Click the ‘Update’ button – This will define the rule as Custom and add it to the list of extracted rules.
Editing or Deleting Rules
Like variables, rules can be modified or removed to adjust the system's behavior.
To Edit a Rule
Click on the pencil icon next to the rule you want to modify.
Make your changes to the rule.
Click the ‘+Update’ button to save the changes.
To Delete a Rule:
Click on the trash icon next to the rule you want to remove.
Confirm the deletion to permanently remove the rule.
The Playground provides an interactive environment where you can experiment with and test the rules and variables within your knowledge base. It allows you to simulate how changes to variables and rules will influence the system’s behavior before applying them in a live scenario.
Testing Queries
To validate the model’s reasoning process and ensure that the system is reasoning correctly, you can execute specific test queries based on the knowledge base. This allows you to assess whether the system applies the predefined rules and variables accurately, ensuring that the reasoning logic generates reliable and consistent responses. By testing different scenarios, you can confirm that the system processes queries as expected and make adjustments if needed.
Enter a Test Query – Type in a question related to the knowledge base.
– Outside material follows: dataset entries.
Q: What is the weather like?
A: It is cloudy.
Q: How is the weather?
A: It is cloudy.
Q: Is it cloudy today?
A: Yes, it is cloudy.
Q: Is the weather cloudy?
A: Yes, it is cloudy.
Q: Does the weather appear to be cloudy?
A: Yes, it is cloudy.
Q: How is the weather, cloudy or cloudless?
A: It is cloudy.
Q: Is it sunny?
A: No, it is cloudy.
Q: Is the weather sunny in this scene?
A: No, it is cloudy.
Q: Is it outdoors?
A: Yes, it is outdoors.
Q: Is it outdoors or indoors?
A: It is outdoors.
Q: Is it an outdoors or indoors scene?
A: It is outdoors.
Click on the ‘Test’ button – The system will process the query using the reasoning model and return a response based on the defined rules and variables.
Findings
Once the test query has been processed, the Findings section displays the results of the reasoning process:
Model Response: The answer generated by the system based on the query and the applied reasoning.
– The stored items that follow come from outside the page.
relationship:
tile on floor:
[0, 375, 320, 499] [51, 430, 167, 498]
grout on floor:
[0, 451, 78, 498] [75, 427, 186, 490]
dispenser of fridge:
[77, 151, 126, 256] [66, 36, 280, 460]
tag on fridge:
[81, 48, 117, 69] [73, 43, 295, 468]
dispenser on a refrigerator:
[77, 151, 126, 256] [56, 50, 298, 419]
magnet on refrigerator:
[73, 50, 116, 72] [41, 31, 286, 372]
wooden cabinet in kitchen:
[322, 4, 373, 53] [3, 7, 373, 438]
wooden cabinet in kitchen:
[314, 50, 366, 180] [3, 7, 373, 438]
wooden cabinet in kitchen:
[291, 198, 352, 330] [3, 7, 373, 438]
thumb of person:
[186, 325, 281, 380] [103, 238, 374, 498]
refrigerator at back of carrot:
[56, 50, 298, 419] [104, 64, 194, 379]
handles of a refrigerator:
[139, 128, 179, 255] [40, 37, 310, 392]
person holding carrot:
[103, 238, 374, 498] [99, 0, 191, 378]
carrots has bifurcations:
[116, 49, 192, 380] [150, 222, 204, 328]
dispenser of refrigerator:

Applied Rules: A list of the relevant rules, conditions, and logic that were applied to answer the query. This section also shows the count of rules used.
Extracted Variables: A list of the variables extracted from the knowledge base, showing their IDs, types, and descriptions and their relevance to the query. The count of variables used in the reasoning is also displayed.
If any changes to the policy, rules, or variables are required, you can easily update the policy by clicking the ‘Update Policy’ button. This will refresh the reasoning logic to reflect any modifications.
The History section logs all past queries and their corresponding reasoning validation results, offering an organized way to review and analyze previous interactions.